Mothers of Invention: "This is possibly my favourite of all the images from LIFE Magazine's 'The New Rock' essay, it's so full of life, love and humour I was there, at age 11, arriving just after the shooting wrapped. Frank Zappa met me at the door of dad's studio with a hug and said, 'Hey man, you should have been here an hour ago, the babies were pissing all over us, we got soaked man!' Twenty-five years later I was playing on a bill with Mothers Of Invention drummer Jimmy Carl Black. At the soundcheck I told Jimmy how Zappa and the band were all so nice to me as a young kid. He replied: "Why do you think they called us the The Mothers, man?"

The Who: "It's an homage to Henri Cartier-Bresson's image of a tramp asleep at Trafalgar Square. Dad shot it first in his studio, on white seamless, but decided the results were too sterile, so he took the band out to a location in NYC near Columbia University and did it again. At some point, two neighbourhood kids came along, and dad had them get in the picture, just like Harlem 1958, where the kids on the curb just showed up and dad saw the magic in their presence. I was told by a photographer who shot the Who in the 1980s that Pete Townshend reference's Art Kane's Who shot as exemplary of how photographers shoot direct their subjects.

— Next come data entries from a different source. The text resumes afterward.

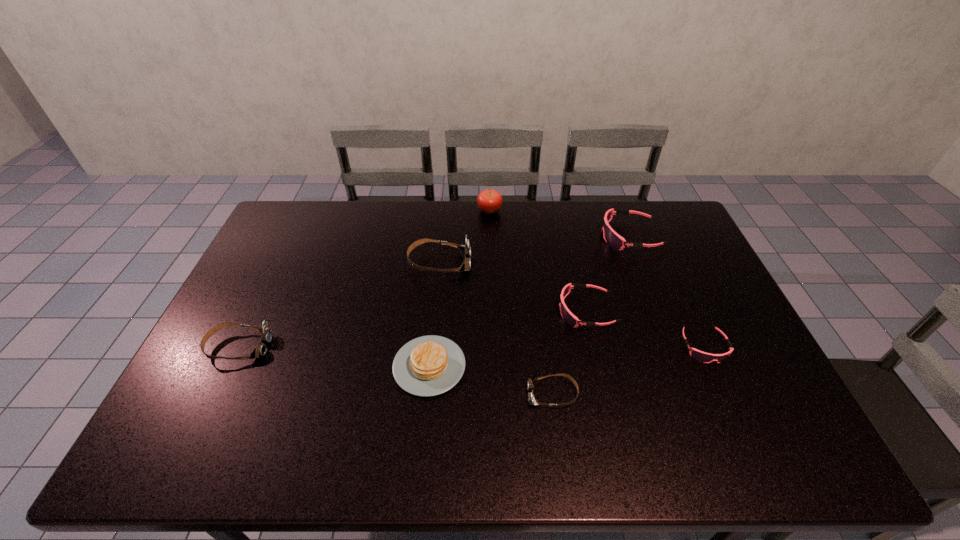
Locate an element on the screen. free space located 0.290m on the front-facing side of the second nearest brown goggles is located at coordinates (372, 347).

Locate an element on the screen. This screenshot has height=540, width=960. vacant space located 0.260m on the left of the pancake is located at coordinates click(297, 366).

Where is `free space located 0.190m on the front-facing side of the smallest pink goggles`? Image resolution: width=960 pixels, height=540 pixels. free space located 0.190m on the front-facing side of the smallest pink goggles is located at coordinates (743, 432).

At what (x,y) coordinates should I click in order to perform the action: click on vacant space situated 0.080m on the front-facing side of the nearest goggles. Please return your answer as a coordinate pair (x, y). The width and height of the screenshot is (960, 540). Looking at the image, I should click on (496, 394).

The width and height of the screenshot is (960, 540). What are the coordinates of `vacant point located 0.200m on the front-facing side of the nearest goggles` in the screenshot? It's located at (449, 394).

Where is `vacant space located 0.380m on the front-facing side of the nearest goggles`? vacant space located 0.380m on the front-facing side of the nearest goggles is located at coordinates (378, 394).

You are a GUI agent. You are given a task and a screenshot of the screen. Output one action in this format:
    pyautogui.click(x=<x>, y=<y>)
    Task: Click on the apple situated at the far edge
    
    Given the screenshot: What is the action you would take?
    pyautogui.click(x=489, y=201)

This screenshot has width=960, height=540. Find the location of `goggles at the far edge`. goggles at the far edge is located at coordinates (613, 239).

Locate an element on the screen. object that is positioned at the left edge is located at coordinates (266, 333).

Locate an element on the screen. The height and width of the screenshot is (540, 960). object located at the far right corner is located at coordinates point(613,239).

I think this may be true, as it's not a stretch to say that it's probably the most significant photograph of The Who."

Harlem '58: "That was the centerpiece of his first major photographic assignment: a gathering of 57 giants of jazz in front of a brownstone in Harlem. They made a documentary about that picture, A Great Day in Harlem. It has been recreated so many times it's practically become a global franchise. I find homages all the time. Somone told me they've seen a life-size photo realist pencil drawing of it and I hear it's been done as a stained glass window. It was also the hook and ultimate plot point of Steven Spielberg's film The Terminal."

Nudie: "Art could relate to Nudie Cohen, who, like Art Kane, was a nice Jewish boy from the Bronx who utterly reinvented himself. For some reason, Nudie had the legless plastic horse in his shop in LA, but dad decided to tae it out into the street."

Jefferson Airplane: "This was the cover of LIFE Magazine. It was actually shot in Queens, NYC, just south of the 59th Street Bridge across the river from midtown Manhattan, at a gypsum factory. The Plexiglass cubes were designed by my dad to create the illusion of the Airplane 'flying', and also to reference acid rock with the visual metaphor of sugarcubes and acid. The cubes cost several thousand dollars to make, a fortune in those days for an editorial shoot, but Art Kane was able to get away with it."

Rahsaan Roland Kirk: "I don't really know much about this image. Not even sure they were ever used as I've never seen them pubished. Rahsaan Roland Kirk is wearing what looks like a vinyl or rubber suit, and seems to have a flute stuck inside the bell of his tenor saxophone. Amazing."